| 抜粋テキスト |
***

三國志 卷四十六
吳書一
孫破虜討逆傳第一
日本語訳
策、字伯符。
孫策は字を伯符という。
堅初興義兵、策將母徙居舒。
孫堅が初めに義兵を起こしたとき、孫策は母を引き連れて舒に移住し、
與周瑜相友、收合士大夫、江淮間人咸向之。
周瑜と友達となり、士大夫たちを集めたばねると、長江・淮水流域の人々はみな彼を頼っていった。
堅薨、還葬曲阿。
孫堅が薨じると、曲阿に亡骸を移した。
已乃渡江、居江都。
長江を渡ってからは江都に住まいした。
徐州牧陶謙、深忌策。
徐州牧陶謙はひどく孫策を嫌っていた。
策舅吳景、時爲丹楊太守。
孫策の舅呉景が当時丹陽太守であったので、
策、乃載母徙曲阿、與呂範孫河、俱就景。
孫策はそこで母を車に載せて曲阿に移り、呂範・孫河とともに呉景に身を寄せ、
因緣、召募得數百人。
伝手を頼って募集をかけると数百人が手に入った。
興平元年、從袁術。
興平元年(一九四)、袁術に従属した。
術、甚奇之、以堅部曲還策。
袁術は彼を非常に立派だと思い、孫堅の部曲を孫策に返してやった。
太傅馬日磾、杖節、安集關東。
太傅馬日磾は節を杖突きながら関東を慰撫していたが、
在壽春、以禮辟策、表拜懷義校尉。
寿春にいたとき礼をもって孫策を招き、上表して懐義校尉の官職を授けた。
術大將喬蕤、張勳、皆傾心敬焉。
袁術の大将喬蕤・張勲はみな心を傾けて(孫策を)尊敬した。
術、常歎曰
袁術はいつも歎息して言っていた。
「使術有子如孫郎、死復何恨」
「袁術に孫郎のような子があれば、死んでもまた思い残すことはないのになあ!」
策騎士、有罪、逃入術營、隱於內廄。
孫策の騎士が罪を犯し、袁術の陣営に逃げ込んで陣中の廐に隠れた。
策、指使人就斬之。
孫策は指差しながら人をやって彼を斬らせた。
訖、詣術謝、
事後、袁術のもとに出頭して謝罪した。
術曰
袁術は言った。
「兵人好叛、當共疾之。何爲謝也」
「兵士は叛逆を好むものだ。一緒になってそいつらを憎むのが当然なのに、どうして謝罪なぞするんだね?」
由是、軍中益畏憚之。
このことから、軍中ではますます彼を畏れ憚った。
術、初許策爲九江太守。已而、更用丹楊陳紀。

***

| 提供データ |
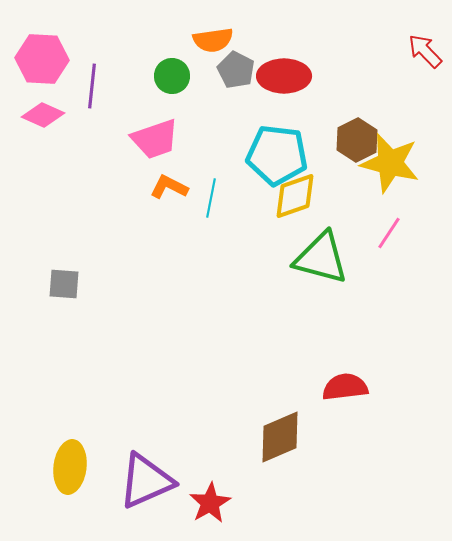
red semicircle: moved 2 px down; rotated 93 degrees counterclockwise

***

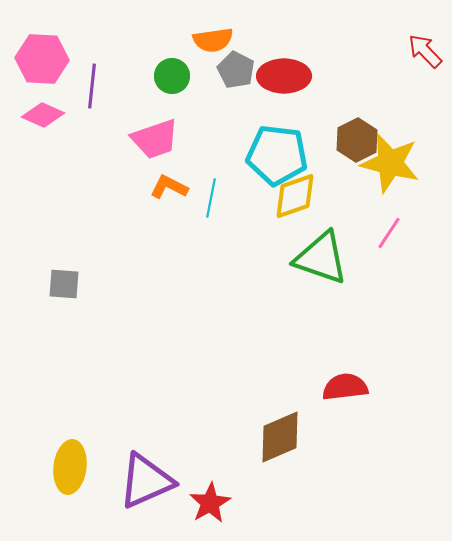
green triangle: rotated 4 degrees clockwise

***

| 課題一覧 |
1: 上の孫策伝の抜粋にある「袁術は彼を非常に立派だと思い、孫堅の部曲を孫策に返してやった。」という一文を、英語に訳してもらえますか？
2: 上の孫策伝の抜粋から、「伝手を頼って募集をかけると数百人が手に入った。」で始まり「袁術はいつも歎息して言っていた。」まで続く部分を、一字も変えずに書き出してください。
3: 上の孫策伝の抜粋を、最後の文の後から書き進めてもらえますか？

| 課題別の解答 |
1: Yuan Shu thought very highly of him and returned Sun Jian's private troops to Sun Ce.

2:
伝手を頼って募集をかけると数百人が手に入った。
興平元年、從袁術。
興平元年(一九四)、袁術に従属した。
術、甚奇之、以堅部曲還策。
袁術は彼を非常に立派だと思い、孫堅の部曲を孫策に返してやった。
太傅馬日磾、杖節、安集關東。
太傅馬日磾は節を杖突きながら関東を慰撫していたが、
在壽春、以禮辟策、表拜懷義校尉。
寿春にいたとき礼をもって孫策を招き、上表して懐義校尉の官職を授けた。
術大將喬蕤、張勳、皆傾心敬焉。
袁術の大将喬蕤・張勲はみな心を傾けて(孫策を)尊敬した。
術、常歎曰
袁術はいつも歎息して言っていた。

3:
袁術は初め孫策が九江太守になることを許諾していたが、あとになって後任に丹陽の陳紀を登用した。
後、術欲攻徐州、從廬江太守陸康、求米三萬斛。
のちに袁術は徐州を攻撃したいと思い、廬江太守陸康に米三万斛を求めたが、
康不與、術大怒。
陸康が承諾しなかったので、袁術は大いに怒った。
策、昔曾詣康、康不見、使主簿接之。
孫策はむかし陸康のもとに参向したことがあったが、陸康は会おうとせず、主簿に彼を接待させた。
策嘗銜恨。
(そのため)孫策は常々恨みに思っていた。
術、遣策攻康、謂曰
袁術は孫策をやって陸康を攻撃させ、告げて言った。
「前 錯用陳紀、每恨 本意不遂。
「以前、錯って陳紀を登用したが、いつも本心を貫けなかったことを悔やんでいたものだ。
今、若得康、廬江真卿有也」
今度もし陸康を捕らえられたなら、廬江は本当に卿のものだぞ。」
策攻康、拔之、
孫策は陸康を攻撃し、それを陥落させた。
術復用 其故吏劉勳爲太守、策益失望。
袁術はまたもや彼の故吏の劉勲を登用して太守としたので、孫策はますます失望した。
先是、劉繇爲揚州刺史。州舊治、壽春。
それ以前、劉繇が揚州刺史となっていたが、州の古くからの治所は寿春であった。
壽春術已據之、繇乃渡江、治曲阿。
寿春はすでに袁術に占拠されていたので、劉繇はそこで長江を渡って曲阿に治府を置いた。
時、吳景尚在丹楊。策從兄賁、又爲丹楊都尉。
当時、呉景はなお丹陽におり、孫策の従兄孫賁もまた丹陽都尉であったが、
繇至、皆迫逐之。
劉繇は着任すると、彼らを圧迫して全て追い出してしまった。
景賁、退舍歷陽。
呉景・孫賁は立ち去って歴陽に宿営した。
繇、遣樊能于麋陳橫屯江津、張英屯當利口、以距術。
劉繇は樊能・于麋・陳横を派遣して長江の渡し場に屯させ、張英には当利口に屯させ、そうして袁術を距んだ。
術、自用 故吏琅邪惠衢、爲揚州刺史、
袁術は自分で登用して、故吏である琅邪の恵衢を揚州刺史とし、
更 以景爲督軍中郎將、與賁、共將兵擊英等、連年不克。
さらに呉景を督軍中郎将とし、孫賁と一緒に軍勢を率いさせて張英らを攻撃させたが、何年ものあいだ勝つことができなかった。
策乃說術、乞助景等平定江東。
孫策はそこで袁術を説得し、呉景らを援助して江東を平定したいと請願した。
術、表策爲折衝校尉、行殄寇將軍、兵財千餘、騎數十匹、賓客願從者數百人。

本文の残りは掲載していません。